Education Law §3214(3)(c)(1) provides that no pupil may be suspended in excess of five school days unless the pupil and the person in parental relation are given an opportunity for a fair hearing, upon reasonable notice, at which the pupil has the right to representation by counsel, with the right to question witnesses against the pupil and to present witnesses and other evidence on the pupil’s behalf (Appeal of V.C., 45 id. 571, Decision No. 15,419).  Petitioner contends that he was denied the right to cross-examine the other students who were involved in the November 13, 2007 altercation at the shopping mall.  As discussed above, however, the record supports a finding that the charges against petitioner were based on his attire at school on November 14, 2007 and not on his participation in the November 13, 2007 altercation.  As a result, while petitioner was entitled to and did cross-examine Swinson, the witness to his November 14, 2007 conduct, his claim that he was denied the right to cross-examine students involved in the November 13, 2007 altercation must be dismissed.

THE APPEAL IS DISMISSED AS INDICATED ABOVE.

END OF FILE.

[1] Subsequent to commencing the §310 appeal, petitioner initiated an action in the United States District Court, Eastern District of New York, regarding his November 2008 suspension (Aleman v. Bay Shore Union Free School Dist, US Dist Ct, EDNY, Civ-08 1527) (“federal action”).  The federal action is currently pending and is discussed more fully later in this decision.

[2] The facts and procedural history underlying this matter are set forth in the original decision.

[3] The facts and procedural history underlying this matter are set forth in the decision.

[4] Although respondent filed a notice of appeal from the court’s June 26, 2009 judgment, it did not perfect its appeal within the required time frame (22 NYCRR §800.12; seeJemzura v. Mugglin, 207 AD2d 645, appeal dismissed 84 NY2d 977, reconsideration dismissed 84 NY2d 1025, reargument denied 85 NY2d 955, 86 NY2d 779).

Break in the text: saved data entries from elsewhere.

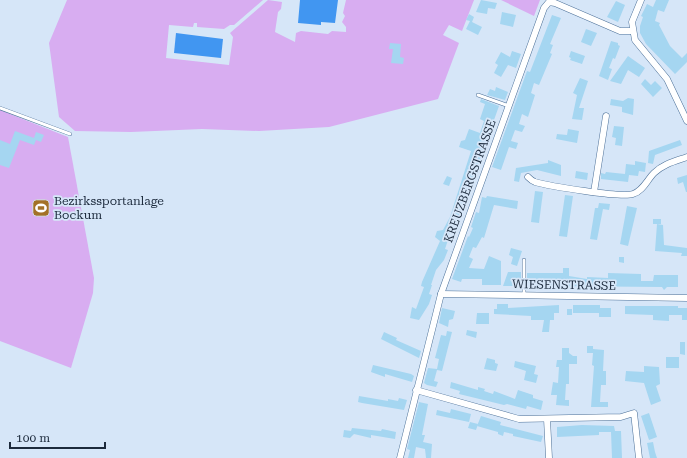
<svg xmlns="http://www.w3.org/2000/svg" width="687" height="458" viewBox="0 0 687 458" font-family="'Roboto Serif',serif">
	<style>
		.green { fill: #d8adf1 }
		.water { fill: #4196f1 }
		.building { fill: #a5d6f1 }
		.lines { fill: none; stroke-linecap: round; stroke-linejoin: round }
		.service-casing { stroke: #4c7098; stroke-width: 4 }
		.minor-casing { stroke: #4c7098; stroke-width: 7 }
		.service { stroke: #fff; stroke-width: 3 }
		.minor { stroke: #fff; stroke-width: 6 }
		.labels { text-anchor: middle; stroke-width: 3.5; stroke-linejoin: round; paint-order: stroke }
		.street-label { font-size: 12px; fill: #1c2a3c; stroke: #d6e6f8 }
		.poi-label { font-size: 12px; fill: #1c2a3c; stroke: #d6e6f8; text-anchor: start }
	</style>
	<rect width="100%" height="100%" fill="#d6e6f8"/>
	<g class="green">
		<polygon points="67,0 263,0 234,25 230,25 224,29 197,27 197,23 194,23 193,27 169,25 166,58 229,65 233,37 230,33 268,0 282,2 281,9 278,12 275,32 295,42 296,33 301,31 328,34 332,31 346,32 346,27 342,22 345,16 343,13 346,0 474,0 462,31 449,25 443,35 459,43 438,99 329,127 259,131 202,129 131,132 75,131 59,117 49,43"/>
		<polygon points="501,0 540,0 534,16"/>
		<polygon points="0,110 68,137 94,278 93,293 71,368 0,341"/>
	</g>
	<g class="water">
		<polygon points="300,0 338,0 335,23 321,22 321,25 298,23"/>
		<polygon points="176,33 223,39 221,58 174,53"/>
	</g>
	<g class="building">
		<polygon points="481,0 497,3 495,9 488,8 487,14 476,12"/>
		<polygon points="656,0 669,0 664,12 658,10 655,21 660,23 659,25 670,46 682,58 687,53 687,62 675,74 646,44 640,33 640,26 643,17 641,16 647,4 653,7"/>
		<polygon points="616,1 625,5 618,22 607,17"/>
		<polygon points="502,12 516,15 513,27 500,24"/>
		<polygon points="469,14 474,17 472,22 482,27 478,35 466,29 470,21 466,20"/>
		<polygon points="552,15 561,18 550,44 553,45 550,53 552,54 539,85 534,83 531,93 535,95 528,117 522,114 519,124 525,126 522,132 515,130 511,141 518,143 516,149 509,147 501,170 492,167 527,71 530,72"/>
		<polygon points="586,29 597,33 591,46 581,42"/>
		<polygon points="611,41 618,43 618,45 620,46 615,59 613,58 609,68 612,69 608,80 599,76"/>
		<polygon points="390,43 401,44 400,57 404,58 403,64 391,63 393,49 389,49"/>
		<polygon points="512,51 521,54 516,68 508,65 501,77 494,73 498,65 495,63 501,52 510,57"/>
		<polygon points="571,51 585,56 582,64 570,60 571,58 569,57"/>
		<polygon points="628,56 645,68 639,77 628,70 621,84 610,81"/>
		<polygon points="580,78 588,81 579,108 584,108 582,120 572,119 577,95 573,93"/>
		<polygon points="645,79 651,85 655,81 662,88 653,97 641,84"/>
		<polygon points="496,87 508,92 505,100 487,95 490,89 495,91"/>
		<polygon points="628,98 634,99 633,115 622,112 622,107 610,105 611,99 623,101"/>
		<polygon points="481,99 499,106 461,212 452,226 447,240 448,240 445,249 448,250 444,260 436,270 431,285 432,285 429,294 432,295 429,304 419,320 410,318 412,307 416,309 424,287 421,286 422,282 440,241 435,237 437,231 443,230 450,217 471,151 459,147 461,141 465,140 469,129 480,133 484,121 480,119 485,104 480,102"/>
		<polygon points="614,126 624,127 622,146 615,145 616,138 612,137"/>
		<polygon points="568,129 579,131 577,143 556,139 557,134 567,135"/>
		<polygon points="15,131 34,138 36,132 44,135 41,142 36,140 34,145 20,140 9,168 0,165 0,140 10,144"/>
		<polygon points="680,140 682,145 655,155 653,164 648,163 649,151"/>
		<polygon points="548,160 561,165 561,176 537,170 521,173 519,182 514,181 516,168 548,163"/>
		<polygon points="635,161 646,163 645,172 639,171 638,176 629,175 628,182 601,179 601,173 605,174 606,172 625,174 626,164 635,165"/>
		<polygon points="576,171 588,173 587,180 575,178"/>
		<polygon points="687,175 687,192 686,192 683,182 678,184 677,178"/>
		<polygon points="447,176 452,178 449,186 443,184"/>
		<polygon points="535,191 543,192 539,223 531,222"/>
		<polygon points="565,195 573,196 567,237 559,236"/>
		<polygon points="487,196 518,201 517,209 494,205 484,238 482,237 476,248 473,247 469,257 473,259 469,268 484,269 489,256 501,261 501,285 482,285 482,279 462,279 461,282 452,279 468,236 469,237 473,228 471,227 476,212 479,213 482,197 486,198"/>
		<polygon points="599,203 610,204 609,210 603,209 597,240 590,239 595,208 598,208"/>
		<polygon points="627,206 637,208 628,246 620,244"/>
		<rect x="653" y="219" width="8" height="5"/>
		<polygon points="657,224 663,225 664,245 687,248 687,256 681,256 682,253 655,251"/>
		<polygon points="511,248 522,251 517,266 511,264 513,257 509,255"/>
		<polygon points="619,257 624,257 624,263 619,262"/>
		<polygon points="563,268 569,268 569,276 587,279 587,277 608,278 608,273 641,274 641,281 653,281 654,275 678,275 678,287 667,287 664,290 662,287 547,286 547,283 527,283 527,273 563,273"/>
		<polygon points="508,272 521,272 521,283 519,283 519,286 503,286"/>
		<polygon points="497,304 508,304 508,308 559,305 559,313 554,313 554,320 550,320 549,332 542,332 544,320 531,320 531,316 494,314 494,309 497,309"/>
		<polygon points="573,305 600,305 600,308 611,308 611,317 599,317 599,313 573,313"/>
		<polygon points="625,306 678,306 678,308 687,308 687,320 682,320 682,315 669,315 669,321 653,320 653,315 625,314"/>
		<polygon points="442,308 455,311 453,319 449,320 448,327 439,323"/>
		<rect x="567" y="309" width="5" height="6"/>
		<polygon points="477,313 489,313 489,324 476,324"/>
		<polygon points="467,330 477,332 476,338 466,335"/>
		<polygon points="447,331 452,332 442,371 437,370 434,381 438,382 436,387 427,385 424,383 428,368 437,369 439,359 435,358 441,335 446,336"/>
		<polygon points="384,332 397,338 396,340 421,351 419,358 381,339"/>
		<polygon points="680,342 685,342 685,355 680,354"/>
		<polygon points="587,346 593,346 593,349 604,350 603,371 606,371 606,385 601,385 600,402 608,402 608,407 591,407 594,366 592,365 593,353 587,353"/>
		<polygon points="562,348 569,348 569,353 573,356 577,356 577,364 569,364 569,384 566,384 565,400 569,400 569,406 556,405 557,395 551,395 553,382 558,383 559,367 556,367 557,360 562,360"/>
		<rect x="666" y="357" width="13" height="11"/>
		<polygon points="487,358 495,360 495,363 498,364 496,371 484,369"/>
		<polygon points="515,361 536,366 534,374 538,375 536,383 524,380 526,371 514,367"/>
		<polygon points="373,365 411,374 414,376 412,382 385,374 385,377 371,372"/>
		<polygon points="644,366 659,367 660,384 656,386 661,401 651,405 644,383 625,381 626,371 644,372"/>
		<polygon points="451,382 478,390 478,387 485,389 484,391 493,394 494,391 515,399 518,390 533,395 533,398 543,401 541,410 527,406 526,409 507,404 504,405 459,394 460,391 450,388"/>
		<polygon points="359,396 388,401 388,399 398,401 399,398 407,400 404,410 362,403 358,402"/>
		<polygon points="419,402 428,404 422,435 425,435 423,442 432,444 431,458 426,458 425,449 416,447 414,458 408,458 410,450 407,449"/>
		<polygon points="451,409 471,414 469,422 436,415 437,410 450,413"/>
		<polygon points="649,413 657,437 649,440 641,416"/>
		<polygon points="481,416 501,422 500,425 543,436 541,442 513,436 513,434 504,432 503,436 498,434 498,432 477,426"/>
		<polygon points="470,422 478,424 476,430 468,428"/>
		<polygon points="582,425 614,426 615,431 621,431 622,458 612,458 611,432 599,432 599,435 557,437 557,427"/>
		<polygon points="352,428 381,431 382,429 396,432 395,439 371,435 371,438 354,434 350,438 343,437 344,430 351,431"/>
		<polygon points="653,442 655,452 657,458 650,458 647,443"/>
	</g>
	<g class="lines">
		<defs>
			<g id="service">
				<polyline points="478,95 509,106"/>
				<polyline points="0,108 70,134"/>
				<polyline points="524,260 524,296"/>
			</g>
			<g id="minor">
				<polyline points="641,0 632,22 635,40 667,79 687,121"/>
				<path d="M528,177C530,179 532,181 535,182C549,186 621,198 633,194C643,191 647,180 654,173C663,164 676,161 687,157"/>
				<polyline points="594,192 606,116"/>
				<polyline points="441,294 687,298"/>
				<polyline points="416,390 519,419 621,417 634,413 639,458"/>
				<polyline points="547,419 549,458"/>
				<polyline points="400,458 441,294 544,8 549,2 555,3 620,31 632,31"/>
			</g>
		</defs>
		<use href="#service" class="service-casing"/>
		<use href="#minor" class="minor-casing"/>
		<use href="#service" class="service"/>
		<use href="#minor" class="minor"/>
	</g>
	<defs>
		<symbol id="stadium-square" viewBox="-11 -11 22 22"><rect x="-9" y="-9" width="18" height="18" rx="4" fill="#a37127" stroke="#d6e6f8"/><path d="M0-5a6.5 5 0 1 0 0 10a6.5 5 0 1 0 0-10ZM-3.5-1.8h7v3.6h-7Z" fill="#fff"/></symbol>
	</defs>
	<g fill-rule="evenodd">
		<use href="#stadium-square" x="31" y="198" width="20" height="20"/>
	</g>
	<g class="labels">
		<g class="street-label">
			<text transform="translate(470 181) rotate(-70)" y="4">KREUZBERGSTRASSE</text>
			<text transform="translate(564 285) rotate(1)" y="4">WIESENSTRASSE</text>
		</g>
		<g class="poi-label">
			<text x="54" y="205">Bezirkssportanlage<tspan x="54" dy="14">Bockum</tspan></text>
		</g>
	</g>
	<path d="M10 442v6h95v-6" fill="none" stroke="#1c2a3c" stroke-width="2"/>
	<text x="16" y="442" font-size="12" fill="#1c2a3c" stroke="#d6e6f8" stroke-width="3" paint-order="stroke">100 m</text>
</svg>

[5] I note that, although petitioner filed a notice of appeal from certain portions of the court’s January 9, 2009 decision, he did not perfect his appeal within the required time frame (22 NYCRR §800.12; seeJemzura v. Mugglin, 207 AD2d 645, appeal dismissed 84 NY2d 977, reconsideration dismissed 84 NY2d 1025, reargument denied 85 NY2d 955, 86 NY2d 779).

[6] The record indicates that petitioner was also charged with “inciting violence” under respondent’s code.  However, petitioner does not appear to contest the validity of this provision in the instant appeal.

[7] I also note that the relief sought by petitioner in his federal action includes expungement of his record – the same relief sought in the instant appeal.